Goal of the exercise >>
The required result is an exact copy of every line from the one with "cell phone: present [69,620,129,658]" through the last line below, with the pictures left out.

Data supplied >>
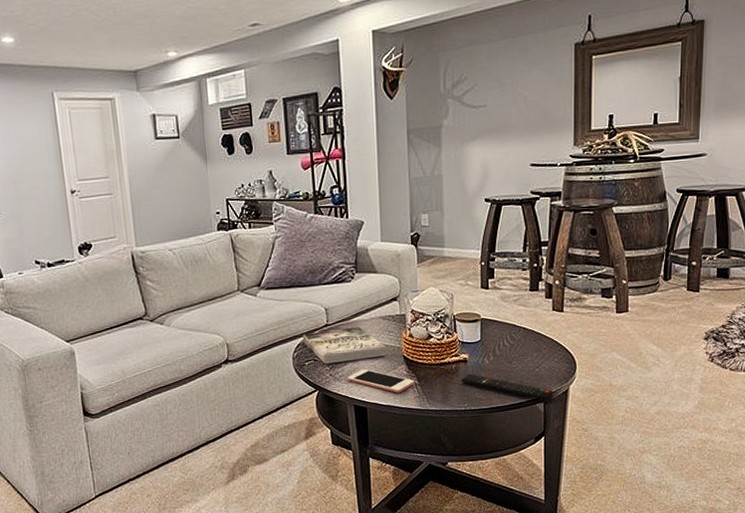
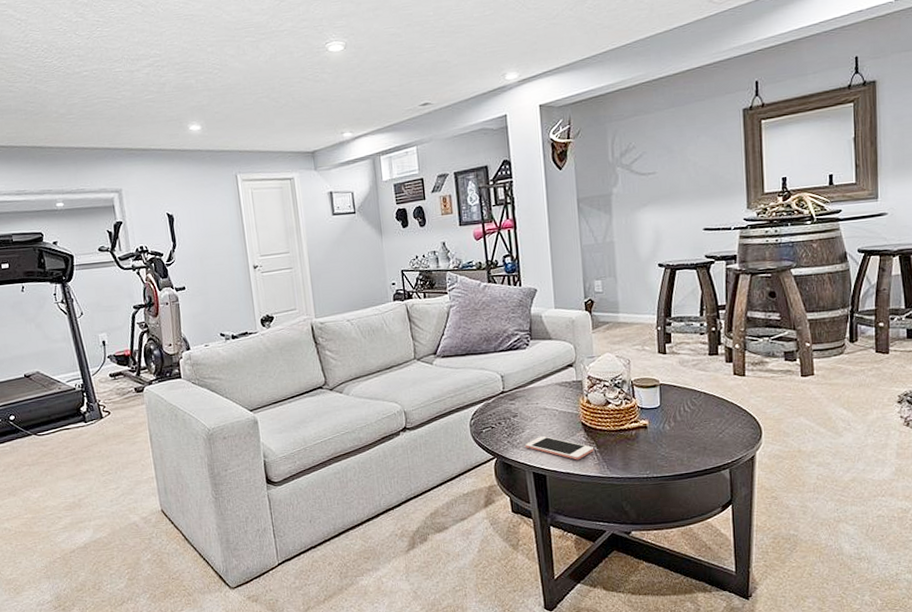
book: present [303,327,387,365] -> none [480,393,565,432]
remote control: present [461,373,554,401] -> none [642,440,739,468]

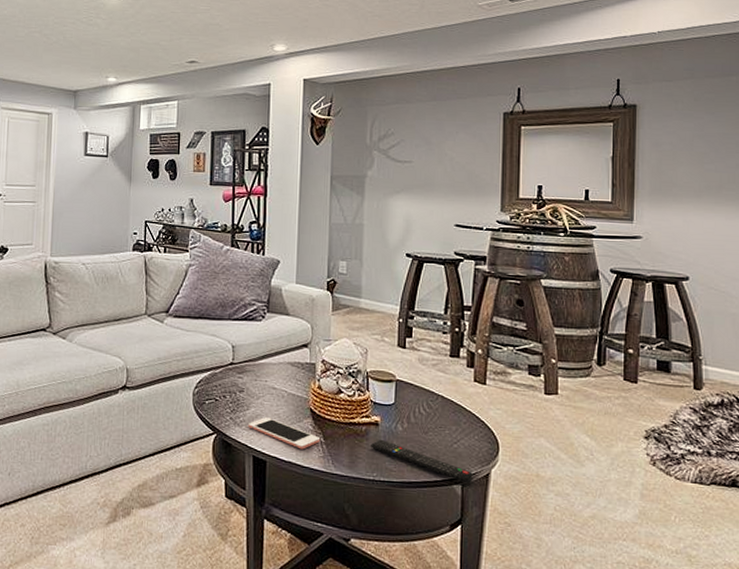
remote control: none [642,440,739,468] -> present [371,439,473,484]

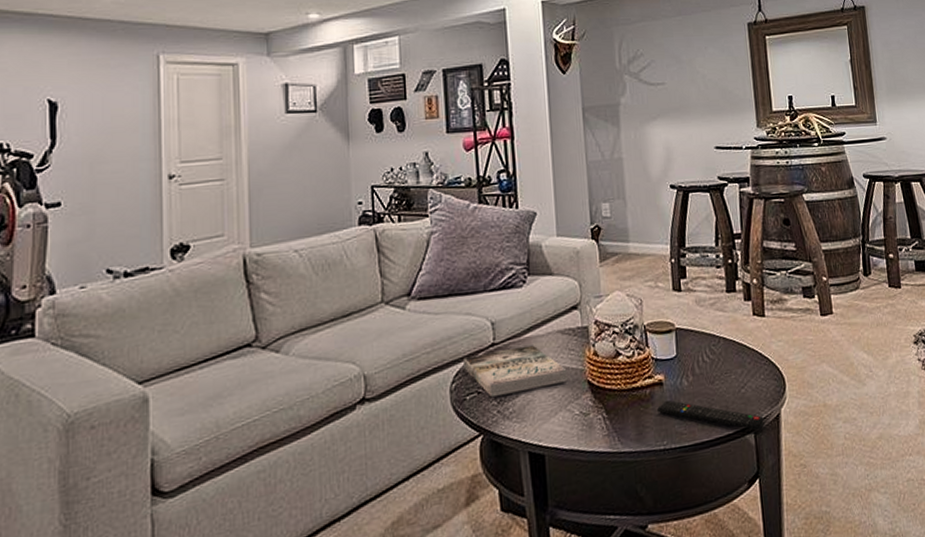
book: none [206,369,293,406] -> present [464,345,568,398]
cell phone: present [248,417,321,450] -> none [520,401,603,432]

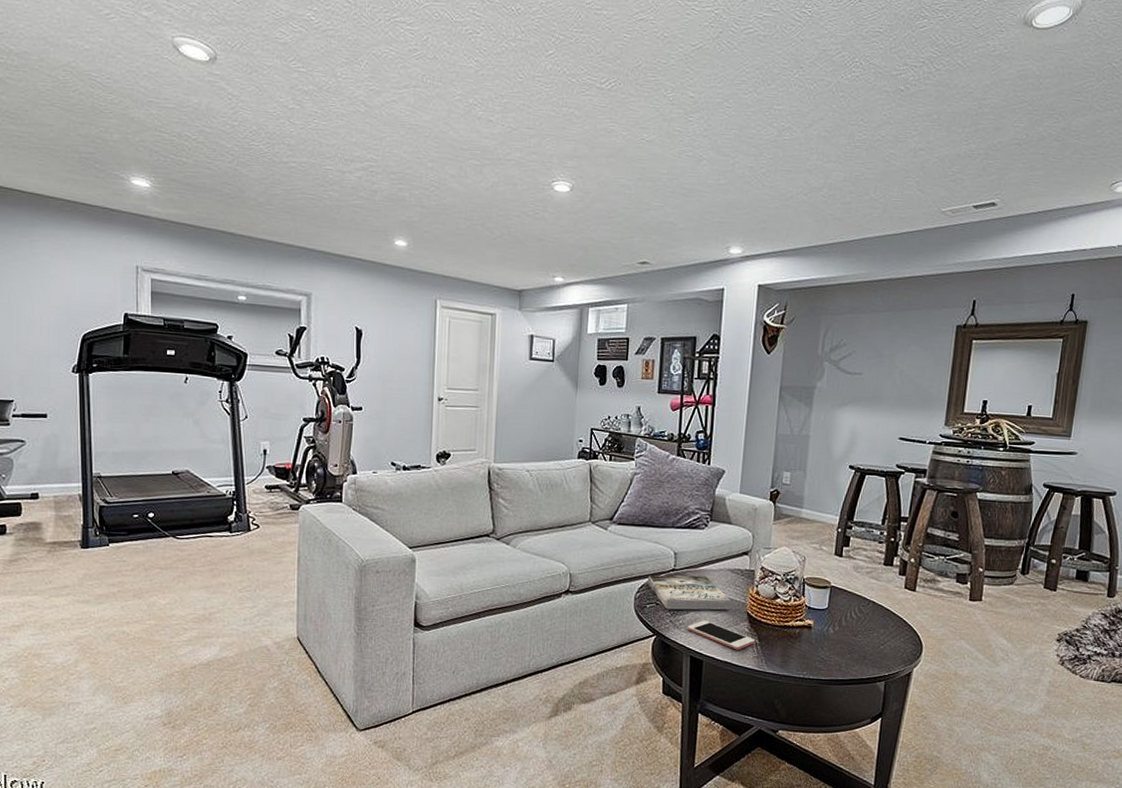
cell phone: none [520,401,603,432] -> present [687,621,756,650]
remote control: present [657,399,764,431] -> none [803,641,896,681]

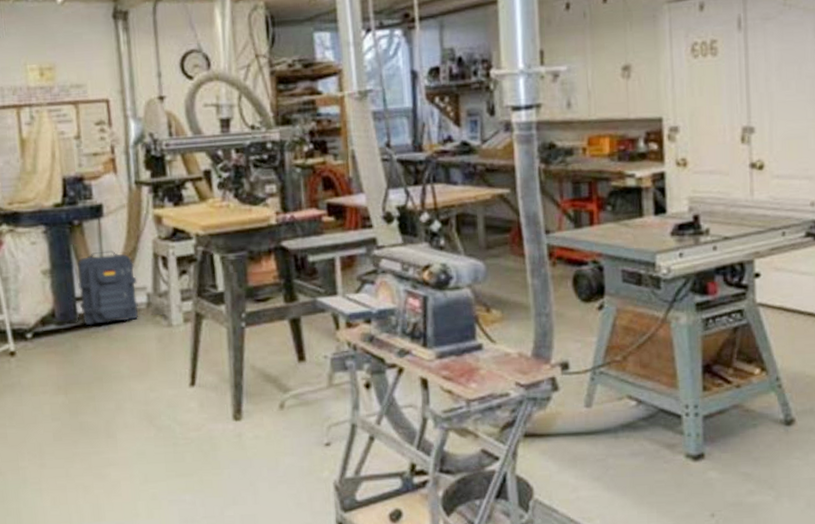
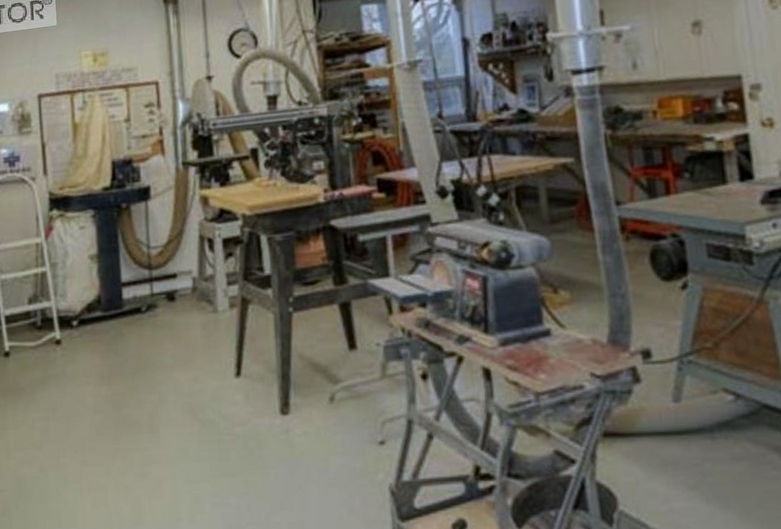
backpack: present [77,250,138,326] -> none [123,233,184,312]

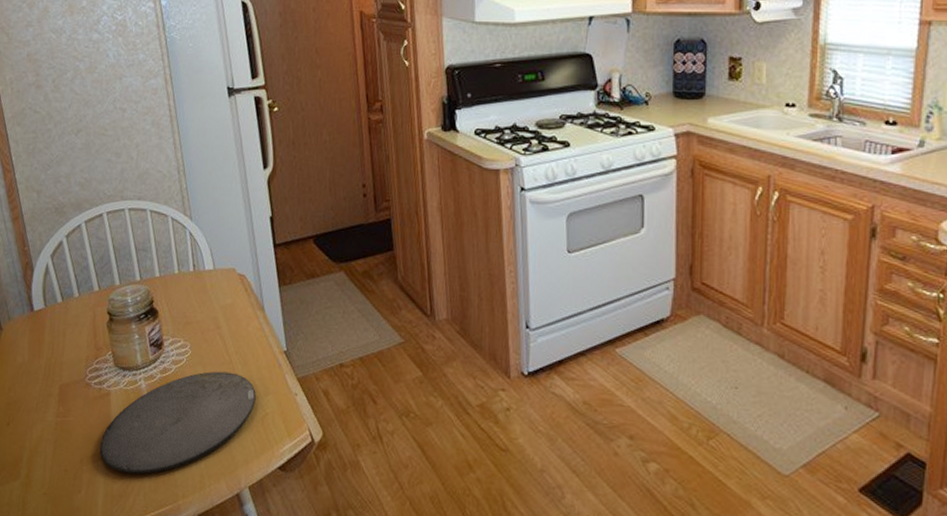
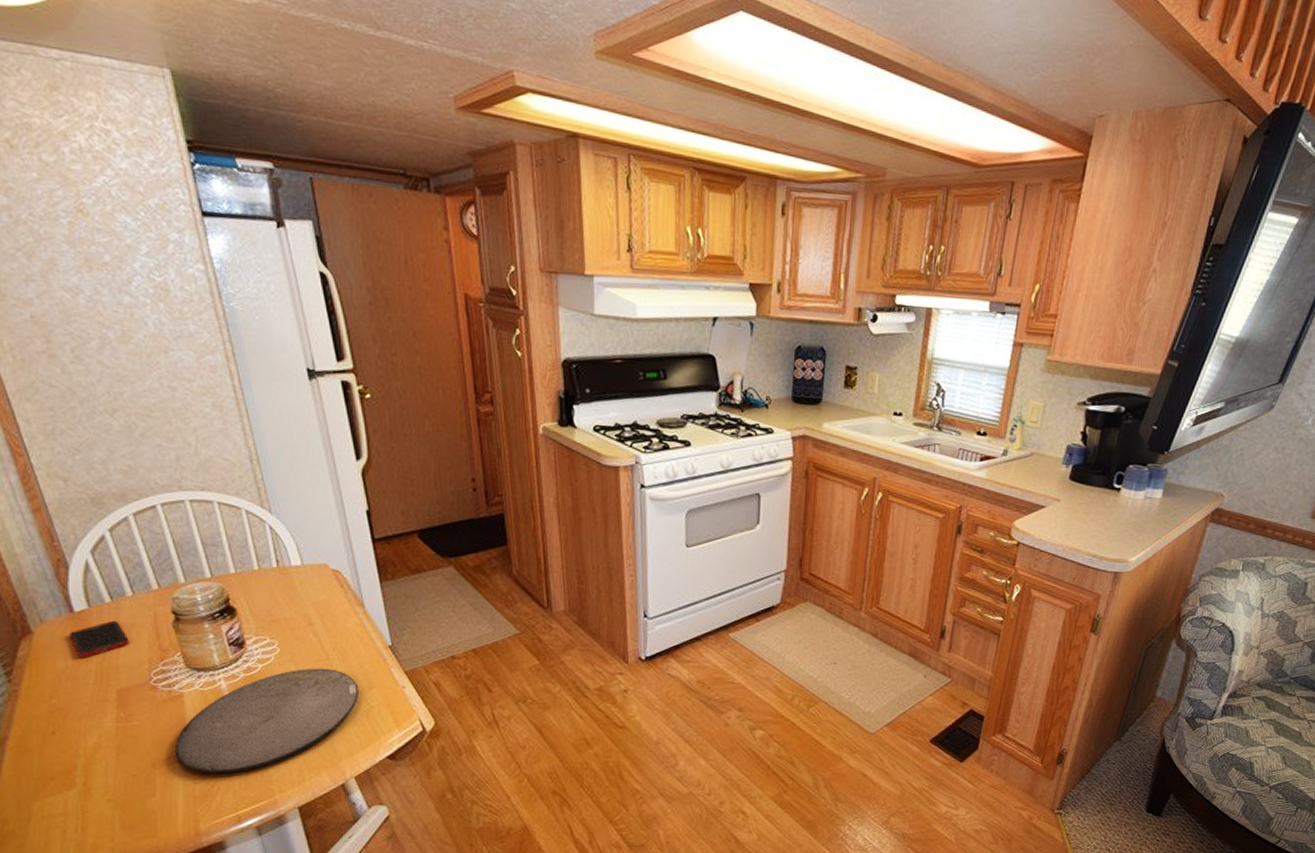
cell phone: none [28,319,73,354] -> present [69,620,129,658]

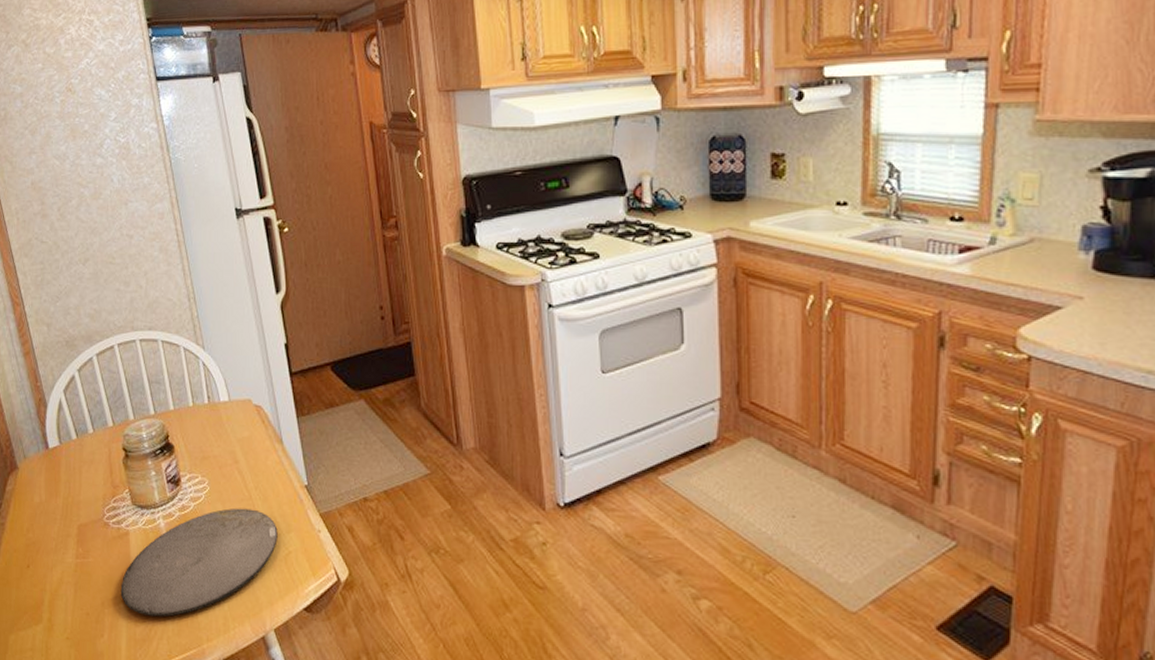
cell phone: present [69,620,129,658] -> none [44,456,89,494]

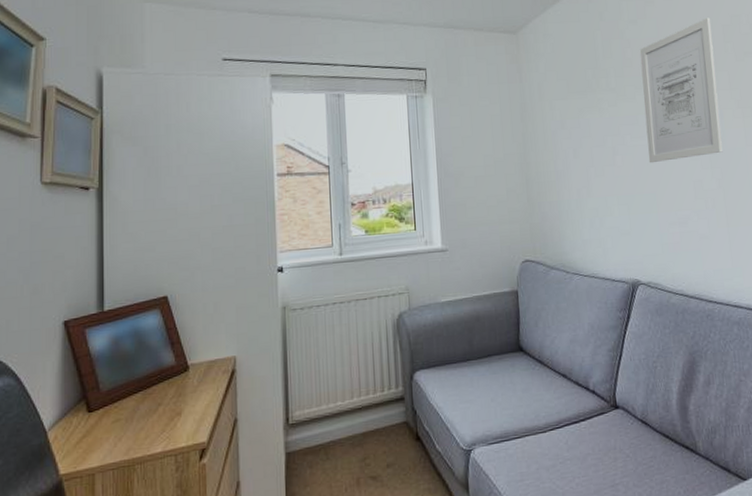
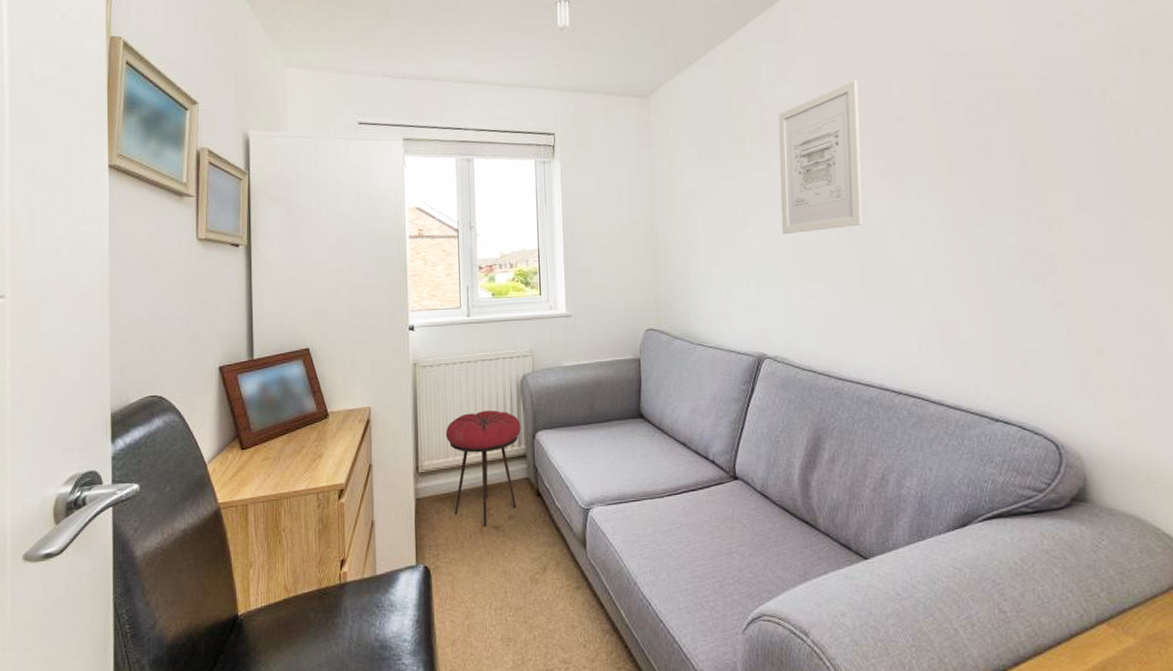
stool: none [317,352,398,478] -> present [445,410,521,526]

Completed task >>
cell phone: present [69,620,129,658] -> none [44,456,89,494]

stool: none [317,352,398,478] -> present [445,410,521,526]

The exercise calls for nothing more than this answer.